This adorable little camera (aptly named for it’s 9 lenses) is the golden child of The Lomographic Society, a company based on understanding the world by taking as many photos of it as humanly possible.
The pop 9 simultaneously takes 9 small photographs, each identical to the others, and puts them all on the same picture. Think Andy Warhol, without the different colors.
Above is an example of a print you would get with this camera.
If you don’t know anything about the Lomography Society or their cameras, let me give you the short version:
The Lomo camera was brought to Russia in 1982 by the Japanese. The Russian military decided that every one of their soldiers must have one, so they mass-produced them. The first camera was called the LC-A.

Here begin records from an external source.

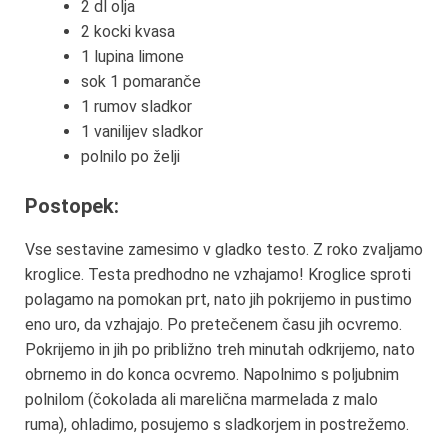
2 dl olja
2 kocki kvasa
1 lupina limone
sok 1 pomaranče
1 rumov sladkor
1 vanilijev sladkor
polnilo po želji
Postopek:
Vse sestavine zamesimo v gladko testo. Z roko zvaljamo
kroglice. Testa predhodno ne vzhajamo! Kroglice sproti
polagamo na pomokan prt, nato jih pokrijemo in pustimo
eno uro, da vzhajajo. Po pretečenem času jih ocvremo.
Pokrijemo in jih po približno treh minutah odkrijemo, nato
obrnemo in do konca ocvremo. Napolnimo s poljubnim
polnilom (čokolada ali marelična marmelada z malo
ruma), ohladimo, posujemo s sladkorjem in postrežemo.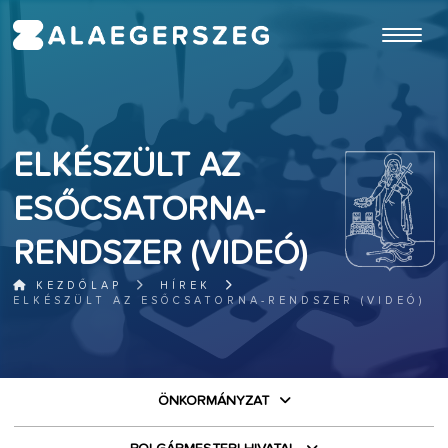
ugrás a fő tartalomhoz
ELKÉSZÜLT AZ
ESŐCSATORNA-
RENDSZER (VIDEÓ)
KEZDŐLAP
HÍREK
ELKÉSZÜLT AZ ESŐCSATORNA-RENDSZER (VIDEÓ)
ÖNKORMÁNYZAT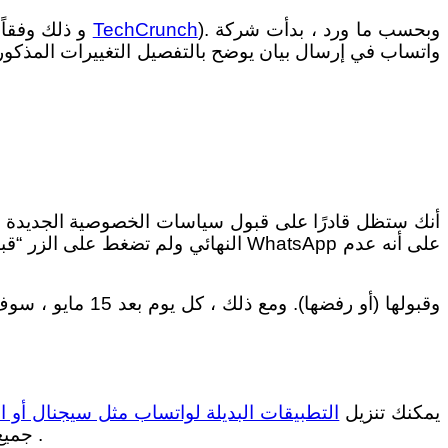
). وبحسب ما ورد ، بدأت شركة
TechCrunch
أما بالنسبة لـ “الفترة القصيرة” التي ستخسر فيها الوظائف الأساسية للتطبيق ، فهي ستستمر بضعة أسابيع (و ذلك وفقاً لموقع
واتساب في إرسال بيان يوضح بالتفصيل التغييرات المذكورة
يمكنك تنزيل
التطبيقات البديلة لواتساب مثل سيجنال أو ال
جميع محفوظات الدردشة والنسخ الاحتياطية بشكل دائم. و تقول أيضاً : “إنه شيء لا يمكننا عكسه”. أي ما يُحذف لا يُسترجع .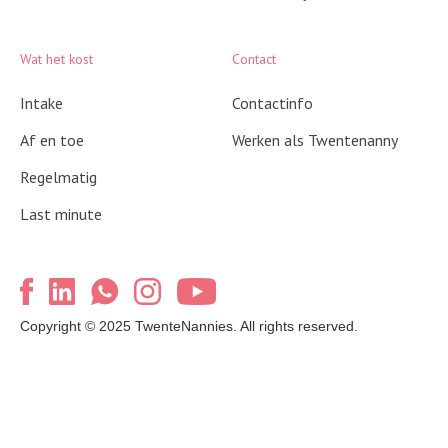
Wat het kost
Contact
Intake
Contactinfo
Af en toe
Werken als Twentenanny
Regelmatig
Last minute
Copyright © 2025 TwenteNannies. All rights reserved.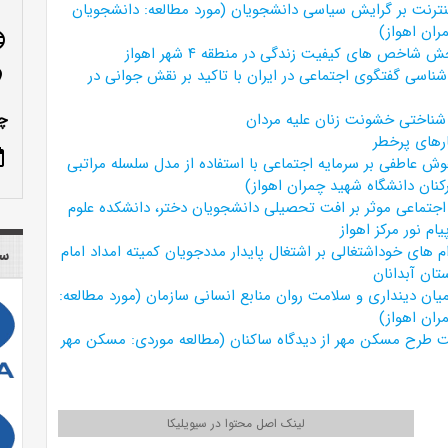
ینترنت بر گرایش سیاسی دانشجویان (مورد مطالعه: دانشجویان
ران اهواز)
age
 شاخص های کیفیت زندگی در منطقه ۴ شهر اهواز
ناسی گفتگوی اجتماعی در ایران با تاکید بر نقش جوانی در
n_on
شناختی خشونت زنان علیه مردان
چم
ارهای پرخطر
ote
وش عاطفی بر سرمایه اجتماعی با استفاده از مدل سلسله مراتبی
رکنان دانشگاه شهید چمران اهواز)
اجتماعی موثر بر افت تحصیلی دانشجویان دختر، دانشکده علوم
ام نور مرکز اهواز
ام های خوداشتغالی بر اشتغال پایدار مددجویان کمیته امداد امام
سا
تان آبدانان
یان دینداری و سلامت روان منابع انسانی سازمان (مورد مطالعه:
ران اهواز)
ت طرح مسکن مهر از دیدگاه ساکنان (مطالعه موردی: مسکن مهر
لینک اصل محتوا در سیویلیکا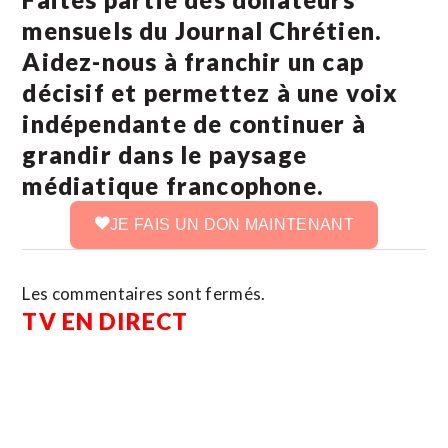
mensuels du Journal Chrétien.
Aidez-nous à franchir un cap
décisif et permettez à une voix
indépendante de continuer à
grandir dans le paysage
médiatique francophone.
JE FAIS UN DON MAINTENANT
Les commentaires sont fermés.
TV EN DIRECT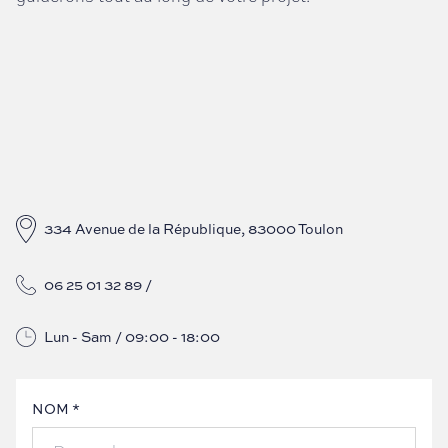
334 Avenue de la République, 83000 Toulon
06 25 01 32 89
/
Lun - Sam / 09:00 - 18:00
NOM *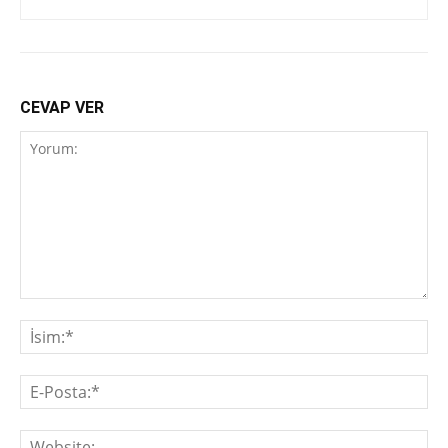
CEVAP VER
Yorum:
İsi
E-
Pos
We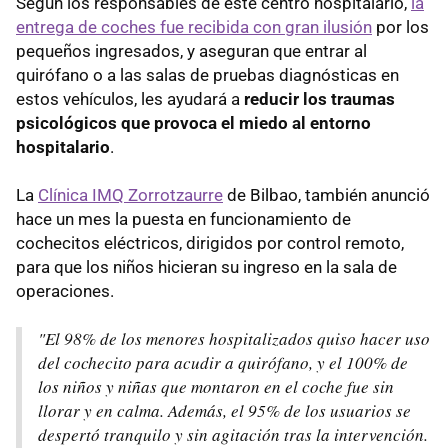
Según los responsables de este centro hospitalario,
la
entrega de coches fue recibida con gran ilusión
por los
pequeños ingresados, y aseguran que entrar al
quirófano o a las salas de pruebas diagnósticas en
estos vehículos, les ayudará a
reducir los traumas
psicológicos que provoca el miedo al entorno
hospitalario
.
La
Clínica IMQ Zorrotzaurre
de Bilbao, también anunció
hace un mes la puesta en funcionamiento de
cochecitos eléctricos, dirigidos por control remoto,
para que los niños hicieran su ingreso en la sala de
operaciones.
"El 98% de los menores hospitalizados quiso hacer uso
del cochecito para acudir a quirófano, y el 100% de
los niños y niñas que montaron en el coche fue sin
llorar y en calma. Además, el 95% de los usuarios se
despertó tranquilo y sin agitación tras la intervención.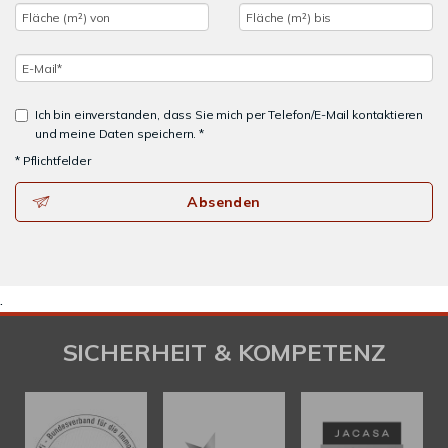
Ich bin einverstanden, dass Sie mich per Telefon/E-Mail kontaktieren
und meine Daten speichern. *
* Pflichtfelder
Absenden
.
SICHERHEIT & KOMPETENZ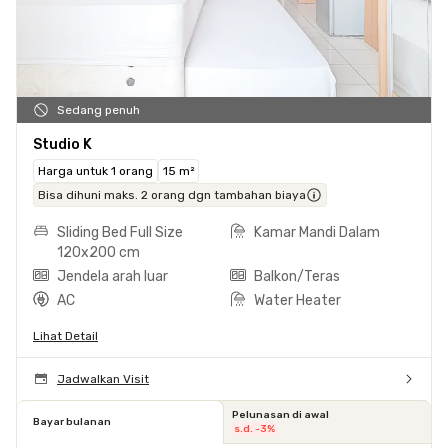
Sedang penuh
Studio K
Harga untuk 1 orang
15 m²
Bisa dihuni maks. 2 orang dgn tambahan biaya
Sliding Bed Full Size
Kamar Mandi Dalam
120x200 cm
Jendela arah luar
Balkon/Teras
AC
Water Heater
Lihat Detail
Jadwalkan Visit
Pelunasan di awal
Bayar bulanan
s.d. -3%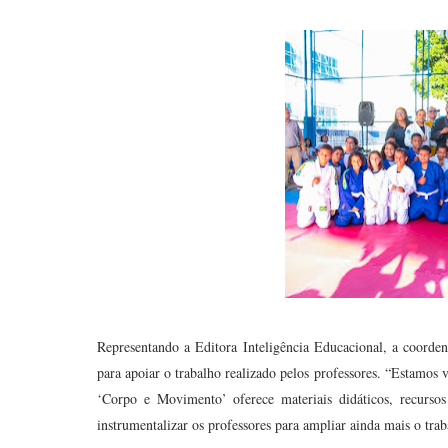
Representando a Editora Inteligência Educacional, a coorde
para apoiar o trabalho realizado pelos professores. “Estamos
‘Corpo e Movimento’ oferece materiais didáticos, recursos
instrumentalizar os professores para ampliar ainda mais o tr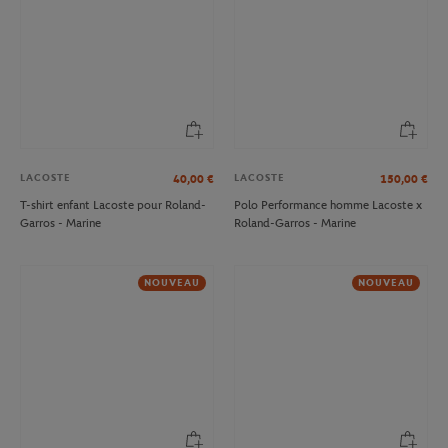
LACOSTE
LACOSTE
40,00
€
150,00
€
T-shirt enfant Lacoste pour Roland-
Polo Performance homme Lacoste x
Garros - Marine
Roland-Garros - Marine
NOUVEAU
NOUVEAU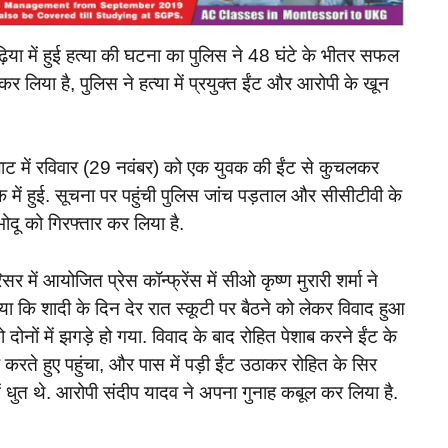
मढ़िया में हुई हत्या की घटना का पुलिस ने 48 घंटे के भीतर सफल
लिया है, पुलिस ने हत्या में प्रयुक्त ईंट और आरोपी के खून
लाट में रविवार (29 नवंबर) को एक युवक की ईंट से कुचलकर
े में हुई. सूचना पर पहुंची पुलिस जांच पड़ताल और सीसीटीवी के
भोदू को गिरफ्तार कर लिया है.
ें आयोजित प्रेस कॉन्फ्रेंस में सीओ कृष्ण मुरारी शर्मा ने
या कि शादी के दिन देर रात स्कूटी पर बैठने को लेकर विवाद हुआ
 दोनों में झगड़े हो गया. विवाद के बाद रोहित पेशाब करने ईंट के
 करते हुए पहुंचा, और पास में पड़ी ईंट उठाकर रोहित के सिर
ें धुत थे. आरोपी संदीप यादव ने अपना गुनाह कबूल कर लिया है.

Almost a decade later, in 1991, a group of Viennese students happened on these cameras. The LC-A by then had lost its appeal. But the Viennese students loved it, and so did their friends.
In 1996, after the construction of the Lomographic Society, the Lomographic Embassy once again traveled to St. Petersburg to plead for the Lomo LC-A manufacturers to continue making the cameras. The Society succeded and in 1999 the Lomographic Society launched Lomography Online and hosted the first Lomography Convention – Photokina.
In 2001, the Lomography Society opened their first brick-and-mortar store and published their first photobook.
And in 2002, the lovely little camera posted at the beginning of this blog was launched.
So there you have it, a cool little camera and so much history behind it.